FCPI : exposition à la technologie et à la French Tech
Les FCPI offrent, eux, une exposition directe à :
– l’innovation technologique (logiciels, IA, deeptech, cybersécurité, biotech, medtech, etc.)
– des thématiques jugées stratégiques : transition énergétique, semi-conducteurs, spatial, défense, industrie 4.0, agriculture durable, etc.
Certains fonds ciblent des segments précis : IA pour l’entreprise, fintech, cybersécurité, consommation digitale, deeptech.

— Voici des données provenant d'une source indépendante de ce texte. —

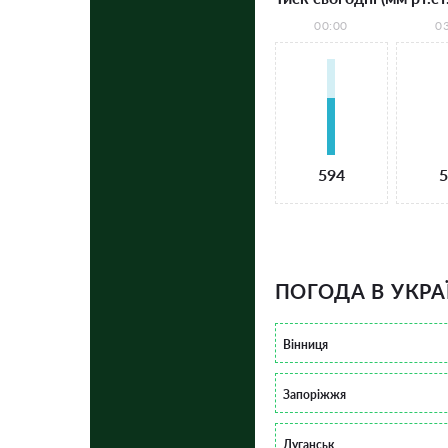
00:00
0
594
5
ПОГОДА В УКРА
Вінниця
Запоріжжя
Луганськ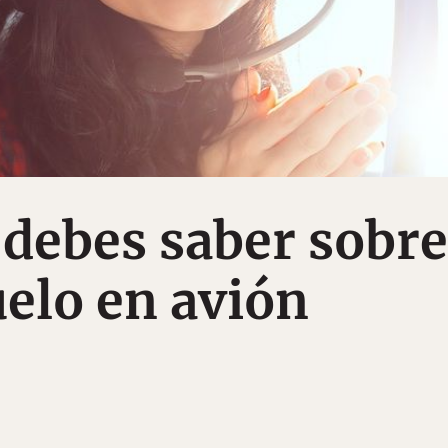
debes saber sobre
elo en avión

D’autres se concentrent sur quelques verticales comme l’IA, la défense, la santé et la souveraineté.
C’est attractif intellectuellement, mais l’investisseur doit accepter :
– un cycle d’investissement long (innovation de rupture)
– une dépendance marquée aux évolutions technologiques et réglementaires
– une nécessité d’expertise technique élevée côté gestionnaire
– un risque de perte en capital encore plus marqué que sur des PME matures
Pour qui ces produits restent-ils pertinents en 2026 ?

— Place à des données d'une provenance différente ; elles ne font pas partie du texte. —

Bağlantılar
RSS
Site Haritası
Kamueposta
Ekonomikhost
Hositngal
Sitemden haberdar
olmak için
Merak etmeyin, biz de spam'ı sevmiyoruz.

Au vu des données, FCPI et FIP ne sont pas des produits “cœur de portefeuille”. Ils trouvent leur place uniquement dans des situations bien précises.
Des produits de complément pour foyers déjà très optimisés
Les analyses patrimoniales convergent : en 2026, FCPI et FIP n’ont de sens que :
– une fois les dispositifs principaux pleinement exploités (PER, PEA/assurance-vie en ETF, emploi à domicile, etc.)
– pour des foyers à forte imposition qui ont déjà saturé le plafond annuel de 10 000 € de niches fiscales, et souhaitent aller plus loin via le mécanisme spécifique des FCPI-JEI hors plafond
Les FIP Corse/Outre-mer à 30 % peuvent intéresser des contribuables cherchant à réduire ponctuellement leur impôt tout en finançant des PME dans ces territoires, à condition d’accepter une forte illiquidité et un risque de perte non négligeable.
Un couple peut bénéficier d’une réduction d’impôt annuelle maximale de 45 000 € en investissant dans des FCPI-JEI.
Un outil de diversification… à très petite dose
Pour la plupart des épargnants, l’allocation à ces fonds devrait rester marginale :
– quelques pourcents du patrimoine financier au maximum
– en gardant à l’esprit que le rendement espéré hors avantage fiscal est, statistiquement, proche de zéro voire négatif
– en considérant la réduction d’impôt comme une “avance de performance” qui amortit le risque, mais ne change pas la nature du produit : du capital-risque
Autrement dit, un FCPI ou un FIP ne doit pas être choisi comme substitut à un PEA diversifié, à de l’ETF Monde ou à une bonne assurance-vie, mais comme un supplément de diversification pour ceux qui ont déjà sécurisé les bases.
Ce qu’il faut retenir avant de souscrire

Au final, FCPI et FIP restent des outils singuliers au croisement entre investissement militant (innovation, territoires) et optimisation fiscale, mais leur usage demande autant de prudence que de discernement.
Quelques idées clés à garder en tête :
La fiscalité avantageuse est désormais très limitée (Corse, Outre-mer, JEI). Hors réduction d’impôt, les performances historiques sont faibles à négatives, les frais élevés, le blocage long (7-10 ans) et le risque de perte en capital, parfois total, est réel, surtout sur les FCPI innovants.
En face, l’investisseur peut faire valoir :
– une réduction d’impôt pouvant aller jusqu’à 30 %, 40 % ou 50 % sur des montants très élevés dans le cas des FCPI-JEI
– un impact tangible sur le financement de l’innovation française ou des PME régionales
– une diversification de portefeuille vers des actifs non cotés, au prix d’une illiquidité totale sur la durée du fonds
Autrement dit, FCPI et FIP ne sont ni des produits de ‘bon père de famille’ ni des placements miraculeux. Ils sont des paris assumés sur l’avenir d’un territoire ou d’une technologie, avec un amortisseur fiscal puissant mais qui ne gomme ni le risque, ni la lourdeur des frais. Pour les intégrer intelligemment à une stratégie patrimoniale, la seule voie raisonnable reste de les considérer comme ce qu’ils sont : des compléments de bord de portefeuille, réservés aux investisseurs informés, très imposés, et capables de renoncer longtemps à une partie de leur capital.